**EXTRAIT DU DOCUMENT**
++++++

Parallèlement, le ministère a développé des organes de communication officielle, autrefois dans la main des chefs militaires par les SIRPA d’armée qui ont été remis au pouvoir politique au fil des ans pour aboutir à la création de la DICoD en 1998, sous une direction civile, supprimant de fait tout pouvoir d’expression de la hiérarchie pour dériver vers une communication placée sous l’autorité unique du ministre ou de son cabinet, à l’exception d’une communication opérationnelle laissée au chef d’état-major des armées relative au sujet exclusif de la conduite des opérations militaires.

++++++

**CONSIGNE A**
Indiquez le nombre de lignes des entrées où figure la chaîne « Imagineaza », sans rien ajouter.

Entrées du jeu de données
++++++

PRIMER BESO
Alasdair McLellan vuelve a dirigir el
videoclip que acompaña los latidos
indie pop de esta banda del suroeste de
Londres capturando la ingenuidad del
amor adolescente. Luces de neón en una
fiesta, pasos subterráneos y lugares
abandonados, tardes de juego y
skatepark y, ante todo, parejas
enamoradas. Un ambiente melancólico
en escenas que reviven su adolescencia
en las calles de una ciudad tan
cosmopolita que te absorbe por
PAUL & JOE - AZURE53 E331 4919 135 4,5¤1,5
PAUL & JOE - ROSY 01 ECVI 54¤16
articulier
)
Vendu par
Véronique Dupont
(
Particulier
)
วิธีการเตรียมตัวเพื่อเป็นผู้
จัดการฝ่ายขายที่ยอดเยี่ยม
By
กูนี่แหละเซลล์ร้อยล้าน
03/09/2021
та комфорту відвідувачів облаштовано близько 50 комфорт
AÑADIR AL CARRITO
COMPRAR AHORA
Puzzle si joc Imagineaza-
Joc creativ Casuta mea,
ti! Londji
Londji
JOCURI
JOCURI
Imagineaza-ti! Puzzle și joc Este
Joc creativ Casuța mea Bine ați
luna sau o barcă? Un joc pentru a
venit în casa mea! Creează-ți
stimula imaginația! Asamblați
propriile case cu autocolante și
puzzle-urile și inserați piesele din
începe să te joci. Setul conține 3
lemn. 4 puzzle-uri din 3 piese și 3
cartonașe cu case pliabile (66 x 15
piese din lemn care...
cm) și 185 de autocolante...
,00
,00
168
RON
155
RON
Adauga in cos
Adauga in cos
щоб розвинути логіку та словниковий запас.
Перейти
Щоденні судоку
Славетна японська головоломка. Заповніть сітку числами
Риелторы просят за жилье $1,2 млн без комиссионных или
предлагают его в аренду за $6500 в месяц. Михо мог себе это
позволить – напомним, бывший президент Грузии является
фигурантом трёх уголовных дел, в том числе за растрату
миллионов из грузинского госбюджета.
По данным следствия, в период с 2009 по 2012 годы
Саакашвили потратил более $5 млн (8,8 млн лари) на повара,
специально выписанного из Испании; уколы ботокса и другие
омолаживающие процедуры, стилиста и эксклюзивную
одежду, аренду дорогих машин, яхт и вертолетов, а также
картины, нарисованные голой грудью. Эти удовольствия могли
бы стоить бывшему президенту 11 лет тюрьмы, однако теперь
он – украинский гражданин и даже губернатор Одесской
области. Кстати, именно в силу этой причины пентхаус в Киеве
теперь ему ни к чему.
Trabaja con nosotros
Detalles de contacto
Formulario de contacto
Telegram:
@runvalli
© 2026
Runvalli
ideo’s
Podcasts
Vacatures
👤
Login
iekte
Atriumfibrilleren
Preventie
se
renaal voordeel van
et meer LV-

++++++

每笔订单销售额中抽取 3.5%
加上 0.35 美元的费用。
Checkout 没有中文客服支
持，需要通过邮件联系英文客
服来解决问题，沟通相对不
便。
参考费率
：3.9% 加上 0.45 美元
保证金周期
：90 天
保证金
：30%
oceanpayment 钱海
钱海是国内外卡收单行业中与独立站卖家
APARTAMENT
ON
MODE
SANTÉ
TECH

++++++

**CONSIGNE B**
Dites si chacune des affirmations suivantes concorde avec l'extrait du document, en répondant par oui ou par non et en citant entre guillemets les mots décisifs de celui-ci.
(i) La DICoD a été créée en 1998.
(ii) La DICoD a été placée sous une direction militaire.
(iii) Une communication opérationnelle relative à la conduite des opérations militaires reste confiée au chef d'état-major des armées.

**RÉPONSE A**
2

**RÉPONSE B**
(i) Oui : « la création de la DICoD en 1998 ».
(ii) Non : « sous une direction civile ».
(iii) Oui : « une communication opérationnelle laissée au chef d’état-major des armées relative au sujet exclusif de la conduite des opérations militaires ».